In any case, Jaden Jacks was a Wrestlemania sort of giant-bronzed skin, bulging biceps, bleached military hair, squared jaw. The man I knew was all of that, though coiled in a tighter frame, along with straight mocha hair and eyes like honey over toast. Though the eyes had been the same, I realized, staring down at them now. I should have caught that when first encountering Jacks, but had been so overwhelmed by his physicality I hadn’t.

I pushed my back against the wall, but got a flash of Hunter reclined in the same place, covers draped across his naked thighs so artfully he should have been sculpted. Clearing my throat, I shifted back to the edge of the bed like some prim old maid and opened the manual to find out if becoming Hunter had been as unwilling a transformation as my own into Olivia .

But Dark Matters didn’t begin there. Instead it began with what had made the makeover necessary, and that began with the death of his parents.

I knew it had been violent; it was a death I’d experienced as though it were my own via the power of the aureole. However, what that shared magic hadn’t shown, what it’d neglected to play out in my mind like some sort of mental horror flick, was the brutality of the attack upon them. They’d been beset by the entire Shadow troop one fateful Fourth of July. They’d done well for themselves until the second wave of Shadows hit. Then they’d gone under, fighting back-to-back, until they were flattened. Hunter had watched the whole thing from his hiding spot beneath a car. He was five years old.

The Shadows left. The child emerged. And so did another one-one who was three years older, one from the shadows. One who was of the Shadows. And Solange spared his life.
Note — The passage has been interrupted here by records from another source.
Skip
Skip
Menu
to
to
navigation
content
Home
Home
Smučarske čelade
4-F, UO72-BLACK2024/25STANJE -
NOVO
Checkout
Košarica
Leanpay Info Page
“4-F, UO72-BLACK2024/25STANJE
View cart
Holy shit. A relationship begun in childhood? A life-debt that practically predetermined a connection? I scoffed, shaking my head. I’d never even had a chance.
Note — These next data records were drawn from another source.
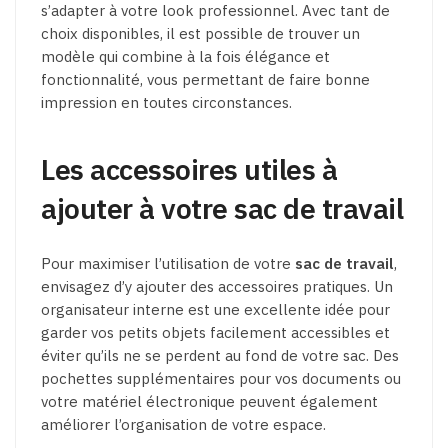
s’adapter à votre look professionnel. Avec tant de
choix disponibles, il est possible de trouver un
modèle qui combine à la fois élégance et
fonctionnalité, vous permettant de faire bonne
impression en toutes circonstances.
Les accessoires utiles à
ajouter à votre sac de travail
Pour maximiser l’utilisation de votre
sac de travail
,
envisagez d’y ajouter des accessoires pratiques. Un
organisateur interne est une excellente idée pour
garder vos petits objets facilement accessibles et
éviter qu’ils ne se perdent au fond de votre sac. Des
pochettes supplémentaires pour vos documents ou
votre matériel électronique peuvent également
améliorer l’organisation de votre espace.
Flash forward more than twenty years after that tragic beginning, and those eyes I’d recognize anywhere were dull and brittle, like burnt-out bulbs in a man ready to tune out, turn off, and shut down. The thought bubbles blooming overhead indicated he was jaded about humanity’s desire to be helped, and bitter over giving his life over to people who rarely lifted a finger to help themselves. This, more than his appearance, made him alien to me. The Hunter I’d known was a hero through and through. His life was spent in service to humanity, preserving choice for them through unceasing battle with the Shadows.